A coordenadora da Rede Sol, Elsa Fortes, que falava aos jornalistas no quadro da realização de uma formação destinada à capacitação dos membros do Comité Nacional para monitorização da implementação da Lei VBG, explicou que os centros estão a ser criados em parceria com as Casas de Direito, uma forma de aproveitar as estruturas e maximizar os recursos.

Elsa Fortes revelou ainda que, para a criação desses centros, o ICIEG conta com o financiamento no quadro do “Trust Fund”, que, conforme explicou, é um programa iniciado no ano passado, para o apoio à implementação da lei VBG.

A lei nº 84/VII/2011, publicada em 10 de janeiro de 2012 e que entrou em vigor em março passado, estabelece medidas destinadas a prevenir, reprimir e punir o crime de VBG, um dos crimes com mais peso nas ocorrências e nas atuações das autoridades policiais em Cabo Verde.

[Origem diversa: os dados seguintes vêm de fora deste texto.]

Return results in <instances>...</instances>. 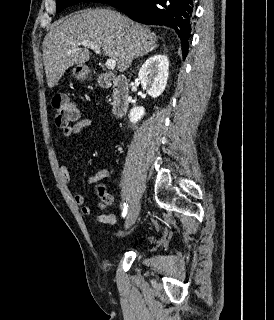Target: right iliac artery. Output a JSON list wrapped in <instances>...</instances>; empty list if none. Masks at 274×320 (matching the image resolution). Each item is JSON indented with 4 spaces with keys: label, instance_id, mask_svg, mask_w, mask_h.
Returning a JSON list of instances; mask_svg holds the SVG:
<instances>
[{
    "label": "right iliac artery",
    "instance_id": "1",
    "mask_svg": "<svg viewBox=\"0 0 274 320\" xmlns=\"http://www.w3.org/2000/svg\"><path fill=\"white\" fill-rule=\"evenodd\" d=\"M127 207H128V205L125 203V204H124L123 211H122V217H123V218H124V217L126 216V214H127Z\"/></svg>",
    "mask_w": 274,
    "mask_h": 320
}]
</instances>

Da parte do ICIEG, entidade pública que se ocupa desta problemática no arquipélago, a avaliação da implementação da lei sobre a VBG é positiva, tendo em conta as várias ações realizadas nos últimos dois anos.

No entanto, Elsa Forte considera que o seguimento da efetiva implementação da lei deve ser feito pelo Comité Nacional em processo de constituição.

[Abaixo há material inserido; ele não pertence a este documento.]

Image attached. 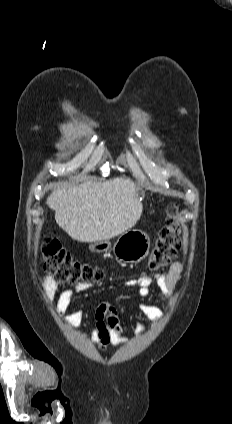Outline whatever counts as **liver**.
<instances>
[{"label": "liver", "mask_w": 232, "mask_h": 424, "mask_svg": "<svg viewBox=\"0 0 232 424\" xmlns=\"http://www.w3.org/2000/svg\"><path fill=\"white\" fill-rule=\"evenodd\" d=\"M136 184L125 178L104 182L88 180L70 188H57L47 198L55 220L80 242L109 240L132 228L143 206Z\"/></svg>", "instance_id": "1"}]
</instances>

Esse Comité, cujos pontos focais estão neste momento a receber a formação, inclui um conjunto dos ministérios e sectores implicados nesse processo, bem como as organizações da sociedade civil.

“A lei é vasta na sua implementação e então temos que ter parcerias, perceber, ver o que está ser feito, o que está ser implementado, e o porque fazer com que a lei seja efetivamente aplicada”, precisou a coordenadora da Rede Sol.
Para além de acompanhar e fazer o diagnóstico da situação da implementação da lei o Comité deve também sugerir ações e medidas tendo em atenção sempre uma melhor aplicação da mesma.
Entretanto, foi apresetono passado mês de dezembro foi apresentado um guia de assistência às vítimas da VB) para profissionais das forças policiais.
O guia, dividido em três partes, leva o utilizador a conhecer o que é este flagelo e a agir para atender às vítimas.
No entanto, o ponto fundamental deste instrumento são as orientações de como as autoridades policiais devem articular-se com a Rede Interinstitucional de Apoio às Vítimas da VBG (Rede Sol).

Trata-se de um trabalho do ICIEG na sequência de uma formação realizada, em 2010, com a participação de 272 agentes policiais para apoiar estes profissionais com técnicas adequadas de atendimento às vítimas.

O resultado esperado deste guia é que as vítimas possam ser "bem e adequadamente atendidas" pelas autoridades policiais que se ocupam dos casos de que tem conhecimento.
O guia pode ser também utilizado por qualquer das instituições que fazem parte da Rede Sol e que asseguram o atendimento das vítimas, seja na área da saúde ou noutras.

Uma fonte do ICIEG considera que a forma como a vítima é atendida e encaminhada vai ajudá-la "a ter mais confiança em procurar ajuda e apoio, porque ela sabe que vai encontrar profissionais capacitados para poder atendê-la.

A luta contra a VBG em Cabo Verde baseia-se em estratégias e mecanismos de prevenção contra este fenómeno, destacando-se a criação da Rede Sol, em 2004, as campanhas de sensibilização à VBG e a constituição, em 2009, de um núcleo de psicólogos forenses e da Rede "Laço Branco Cabo Verde", ou seja, homens contra a VBG.

No entanto, a aprovação, em 2010, da lei especial contra este mal é considerada como um dos maiores ganhos conseguidos neste percurso, porquanto tornou a VBG num crime público.
Este fenómeno constitui um dos crimes com mais peso nas ocorrências e nas participações policiais (12 porcento), nomeadamente situações de homicídio diretamente a ele ligado.